─── EXTRACTED ENTRIES ───
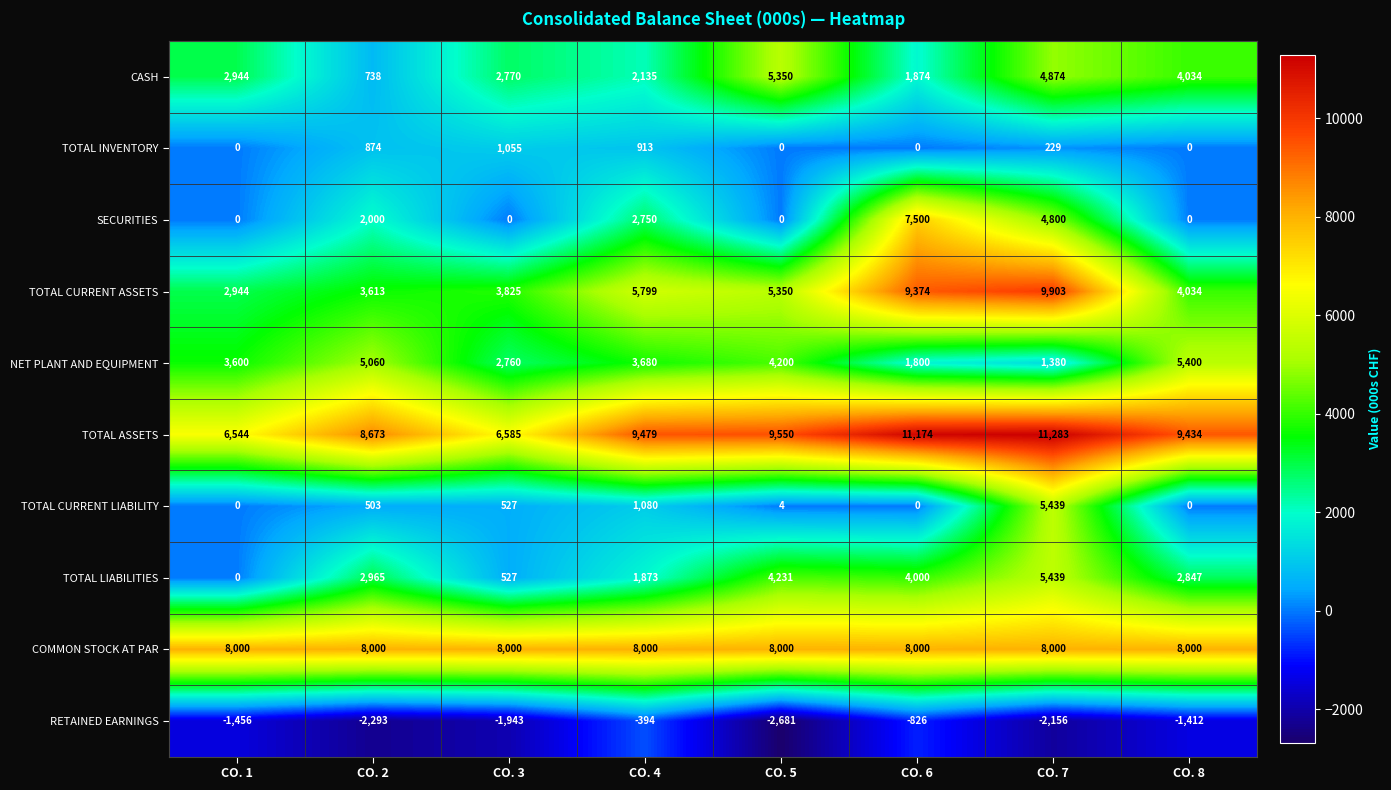

At which label is TOTAL INVENTORY closest to 527?

CO. 7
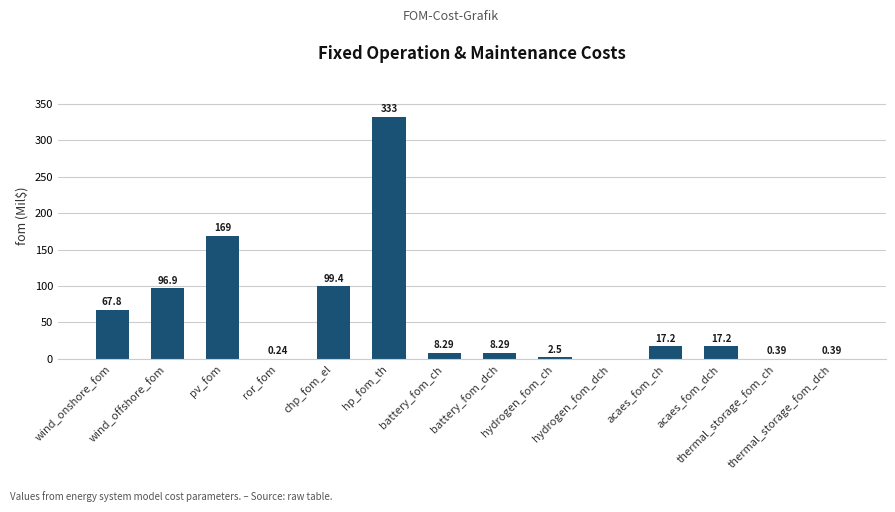

How many series are shown in this chart?

1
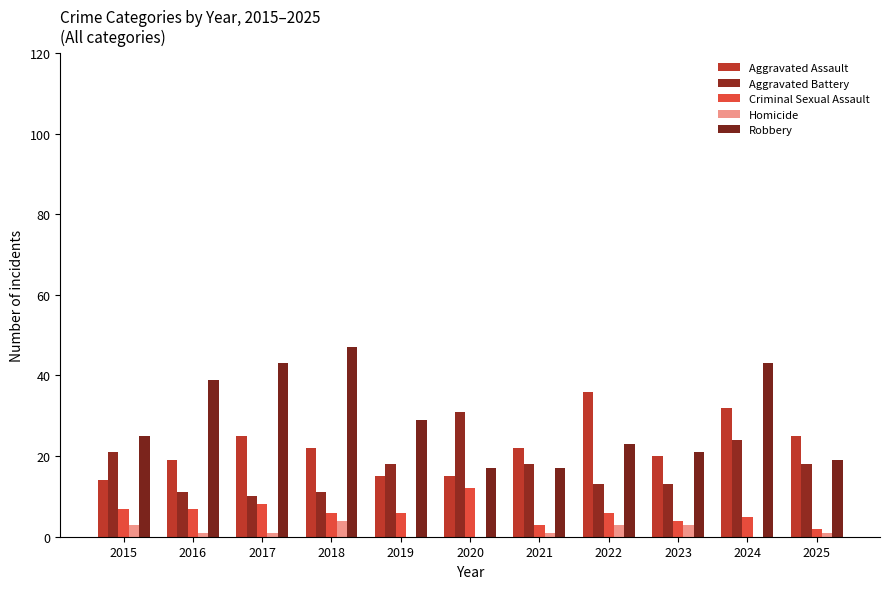

Reading right to left, extract all data points from this chart.

Aggravated Assault: 2025=25	2024=32	2023=20	2022=36	2021=22	2020=15	2019=15	2018=22	2017=25	2016=19	2015=14
Aggravated Battery: 2025=18	2024=24	2023=13	2022=13	2021=18	2020=31	2019=18	2018=11	2017=10	2016=11	2015=21
Criminal Sexual Assault: 2025=2	2024=5	2023=4	2022=6	2021=3	2020=12	2019=6	2018=6	2017=8	2016=7	2015=7
Homicide: 2025=1	2024=0	2023=3	2022=3	2021=1	2020=0	2019=0	2018=4	2017=1	2016=1	2015=3
Robbery: 2025=19	2024=43	2023=21	2022=23	2021=17	2020=17	2019=29	2018=47	2017=43	2016=39	2015=25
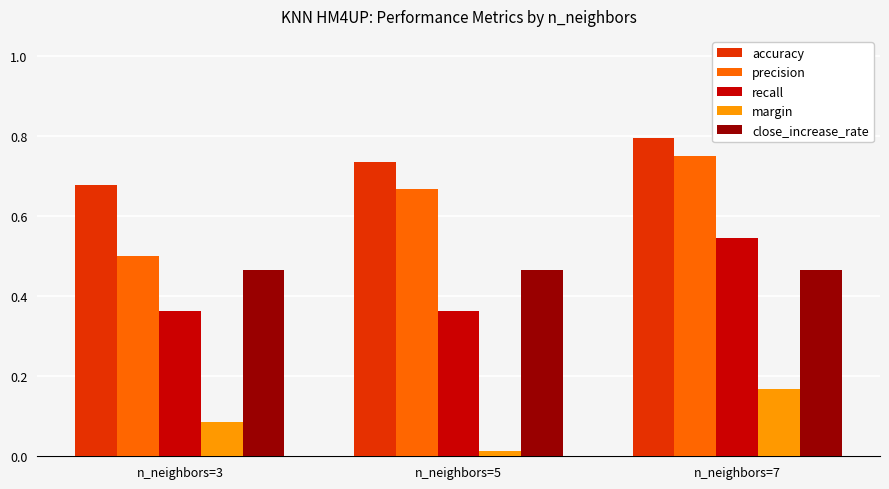

The value of close_increase_rate at n_neighbors=7 is 0.5. True or false?

True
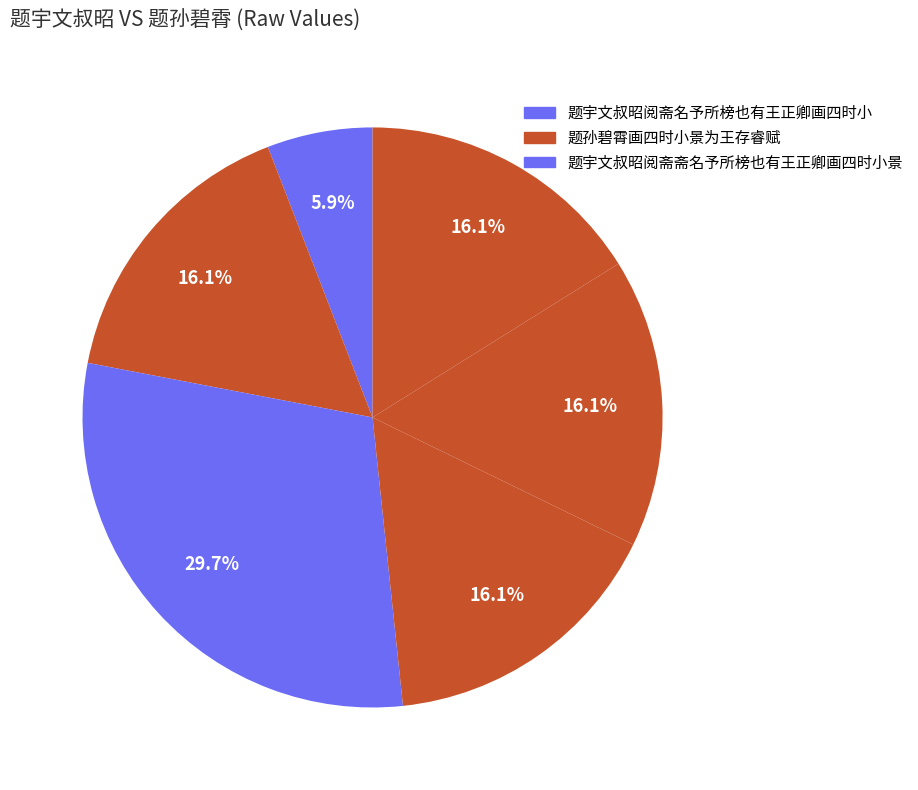

Count the number of slices in the pie.

6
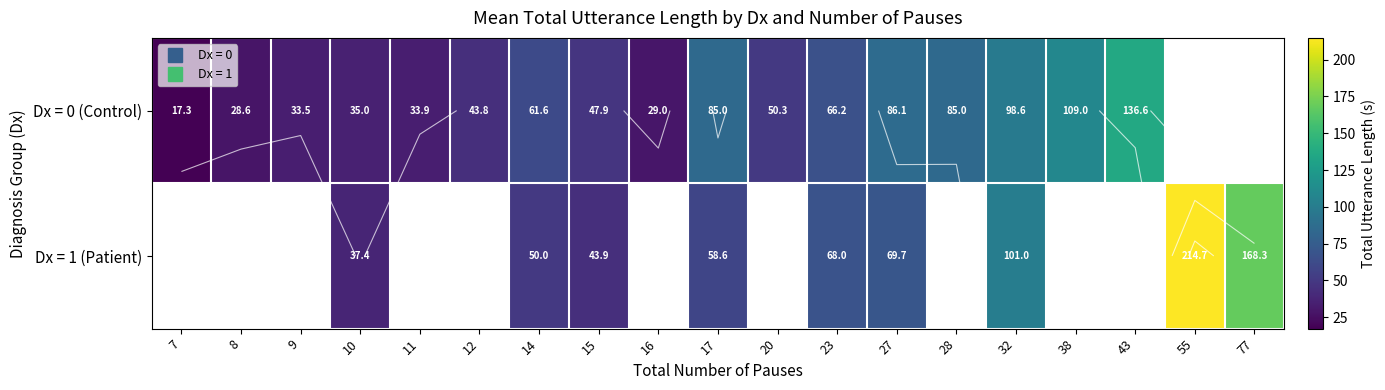

How many series are shown in this chart?

2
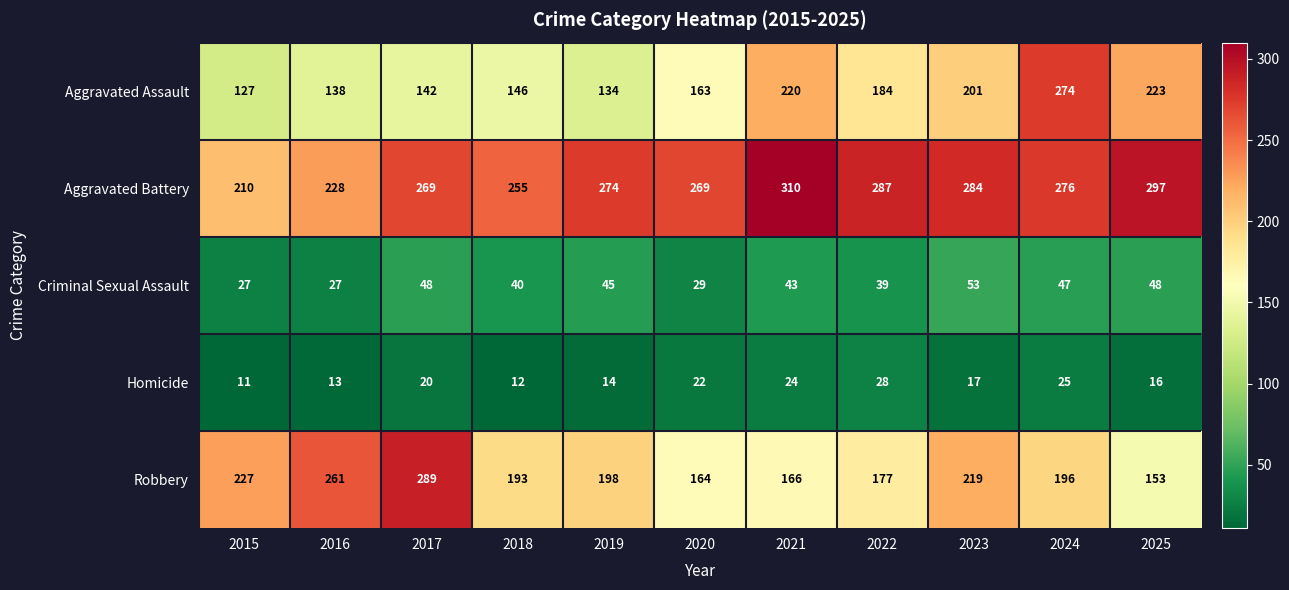

What is the difference between the highest and lowest values at 2017?

269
───
PROBLEM DESCRIPTION:
Print all of the rows above verbatim, leaving out the pictures.

TASK OUTPUT:
At which label is TOTAL INVENTORY closest to 527?

CO. 7

How many series are shown in this chart?

1

Reading right to left, extract all data points from this chart.

Aggravated Assault: 2025=25	2024=32	2023=20	2022=36	2021=22	2020=15	2019=15	2018=22	2017=25	2016=19	2015=14
Aggravated Battery: 2025=18	2024=24	2023=13	2022=13	2021=18	2020=31	2019=18	2018=11	2017=10	2016=11	2015=21
Criminal Sexual Assault: 2025=2	2024=5	2023=4	2022=6	2021=3	2020=12	2019=6	2018=6	2017=8	2016=7	2015=7
Homicide: 2025=1	2024=0	2023=3	2022=3	2021=1	2020=0	2019=0	2018=4	2017=1	2016=1	2015=3
Robbery: 2025=19	2024=43	2023=21	2022=23	2021=17	2020=17	2019=29	2018=47	2017=43	2016=39	2015=25

The value of close_increase_rate at n_neighbors=7 is 0.5. True or false?

True

Count the number of slices in the pie.

6

How many series are shown in this chart?

2

What is the difference between the highest and lowest values at 2017?

269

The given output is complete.